→ **Directive**: Set out each line from the following listing that includes the word "Salvation".

→ **Excerpted data**:
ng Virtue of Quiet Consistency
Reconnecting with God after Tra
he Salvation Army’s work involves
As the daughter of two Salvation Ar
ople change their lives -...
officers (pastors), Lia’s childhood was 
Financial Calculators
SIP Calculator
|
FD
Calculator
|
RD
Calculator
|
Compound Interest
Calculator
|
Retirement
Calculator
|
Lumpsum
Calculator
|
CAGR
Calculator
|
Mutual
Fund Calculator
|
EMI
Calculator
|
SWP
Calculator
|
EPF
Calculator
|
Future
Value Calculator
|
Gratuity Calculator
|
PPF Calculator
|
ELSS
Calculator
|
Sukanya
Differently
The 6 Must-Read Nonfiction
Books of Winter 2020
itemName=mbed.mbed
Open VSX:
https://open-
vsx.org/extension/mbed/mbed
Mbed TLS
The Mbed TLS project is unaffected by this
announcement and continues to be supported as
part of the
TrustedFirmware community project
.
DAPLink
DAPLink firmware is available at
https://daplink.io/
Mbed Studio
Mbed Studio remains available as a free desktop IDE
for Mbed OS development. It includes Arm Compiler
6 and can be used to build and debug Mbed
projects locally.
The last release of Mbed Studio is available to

→ **Exercise solution**:
he Salvation Army’s work involves
As the daughter of two Salvation Ar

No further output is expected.